Karena itulah, penting mengubah paradigma perlindungan terhadap anak disabilitas, mulai dari keluarga hingga masyarakat. Namun, selama persoalan anak disabilitas sebagai persoalan domestik, situasi anak-anak disabilitas tidak akan banyak berubah. Karena itu, yang terpenting adalah bagaimana membangun kesadaran masyarakat ketika melihat di lingkungan ada anak disabilitas yang tidak sekolah atau mendapat kekerasan dari keluarga.
Regulasi
Bagaimana dengan pemerintah? Nahar menyatakan, selain menerbitkan Peraturan Menteri PPPA Nomor 4 Tahun 2017 tentang Perlindungan Khusus bagi Anak Penyandang Disabilitas yang di antaranya juga membentuk kelompok kerja anak penyandang disabilitas, Kementerian PPPA bersama kementerian/lembaga terkait juga tengah Peraturan Pemerintah tentang Perlindungan Khusus Anak.

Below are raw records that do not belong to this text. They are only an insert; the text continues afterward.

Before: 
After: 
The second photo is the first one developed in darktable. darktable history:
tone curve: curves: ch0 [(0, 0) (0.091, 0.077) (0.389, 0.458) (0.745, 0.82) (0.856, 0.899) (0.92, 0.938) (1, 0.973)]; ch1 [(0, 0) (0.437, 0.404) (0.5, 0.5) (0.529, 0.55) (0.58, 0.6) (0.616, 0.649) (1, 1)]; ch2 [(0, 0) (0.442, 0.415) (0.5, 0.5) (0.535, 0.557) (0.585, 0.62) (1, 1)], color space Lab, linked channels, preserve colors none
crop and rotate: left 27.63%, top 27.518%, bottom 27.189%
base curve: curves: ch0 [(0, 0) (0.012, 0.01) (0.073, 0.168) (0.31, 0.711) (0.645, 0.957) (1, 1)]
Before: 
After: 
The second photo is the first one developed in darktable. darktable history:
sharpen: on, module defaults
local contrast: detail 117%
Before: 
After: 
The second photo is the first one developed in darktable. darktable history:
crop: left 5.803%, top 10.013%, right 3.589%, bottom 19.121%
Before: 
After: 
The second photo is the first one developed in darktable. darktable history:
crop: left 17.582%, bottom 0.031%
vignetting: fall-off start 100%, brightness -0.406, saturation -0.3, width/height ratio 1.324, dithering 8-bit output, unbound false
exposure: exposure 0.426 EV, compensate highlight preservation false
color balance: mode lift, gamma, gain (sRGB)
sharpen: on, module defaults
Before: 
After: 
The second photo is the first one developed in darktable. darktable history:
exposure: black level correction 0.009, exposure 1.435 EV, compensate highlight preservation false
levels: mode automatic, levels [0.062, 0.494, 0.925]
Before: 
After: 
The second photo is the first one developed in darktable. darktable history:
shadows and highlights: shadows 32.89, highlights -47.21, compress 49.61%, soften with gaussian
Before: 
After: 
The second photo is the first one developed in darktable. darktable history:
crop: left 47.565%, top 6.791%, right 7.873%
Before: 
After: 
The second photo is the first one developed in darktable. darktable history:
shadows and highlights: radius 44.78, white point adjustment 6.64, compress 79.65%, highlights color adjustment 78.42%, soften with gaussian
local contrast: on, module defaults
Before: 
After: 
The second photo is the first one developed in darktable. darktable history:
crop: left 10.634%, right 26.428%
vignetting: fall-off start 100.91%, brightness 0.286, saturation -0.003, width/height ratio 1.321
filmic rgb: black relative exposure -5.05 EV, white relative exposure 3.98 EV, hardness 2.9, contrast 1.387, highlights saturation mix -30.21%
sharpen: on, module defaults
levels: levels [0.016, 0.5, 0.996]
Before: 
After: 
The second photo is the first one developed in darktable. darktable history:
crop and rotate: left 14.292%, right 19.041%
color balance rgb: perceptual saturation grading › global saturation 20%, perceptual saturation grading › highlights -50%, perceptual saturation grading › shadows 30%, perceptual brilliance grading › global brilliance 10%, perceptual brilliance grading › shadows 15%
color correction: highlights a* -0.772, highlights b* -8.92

Peraturan tersebut diharapkan akan mengakomodasi upaya perlindungan anak penyandang disabilitas, baik dalam aspek kesehatan, pengasuhan keluarga, pemenuhan kebutuhan khusus, pemberian layanan yang dibutuhkan, maupun perlindungan khusus, perlakuan sama dengan anak lainnya. Selain itu, integrasi sosial, perlindungan individu, pemberian akses untuk mengembangkan diri sesuai bakat dan minat yang dimiliki, dan lainnya.
Dari sisi pemerintah daerah, sejumlah daerah sudah mulai memberikan perhatian terhadap anak disabilitas. Kota Yogyakarta, DI Yogyakarta, misalnya. Berbagai regulasi dilahirkan terkait penyandang disabilitas, seperti Peraturan Daerah (Perda) Kota Yogyakarta Nomor 4 Tahun 2019 tentang Pemajuan Pelindungan dan Pemenuhan Hak Hak Penyandang Disabilitas. Ada juga Peraturan Wali Kota No 47/2008 tentang Penyelenggaraan Pendidikan Inklusi dan Perwal 36/2017 tentang Pedoman Pendataan Penyandang Disabilitas di Kota Yogyakarta.
Wakil Wali Kota Yogyakarta Heroe Poerwadi mengungkapkan, salah satu tantangan yang dihadapi pemda terkait pemenuhan hak anak disabilitas justru dari orangtua yang masih ada yang menyembunyikan kondisi anak dengan disabilitas.
”Akibatnya, kadang-kadang anak-anak penyandang disabilitas memperoleh hak-haknya karena memang oleh orangtua kadang-kadang tidak dimunculkan di masyarakat. Karena itulah kami mengajak masyarakat dan pihak rukun tetangga dan rukun warga untuk meyakinkan kepada orangtua agar anaknya bisa sekolah,” ujar Heroe.
Selain menyiapkan sekolah-sekolah inklusi yang menerima siswa-siswa penyandang disabilitas, Pemkot Yogyakarta juga menyelenggarakan program-program yang berkaitan dengan disabilitas, antara lain, jemput bola buku perpustakaan baik mengantar maupun mengambil, serta fasilitasi pelatihan dan pengiriman atlet difabel untuk mengikuti berbagai perlombaan olahraga.
Oleh karena itu, selain mengubah paradigma yang memandang anak disabilitas tidak memiliki masa depan, berbagai langkah bersama dari tingkat keluarga anak penyandang disabilitas, masyarakat, hingga pemerintah, sangat penting agar perlindungann dan pemenuhan anak disabilitas terwujud.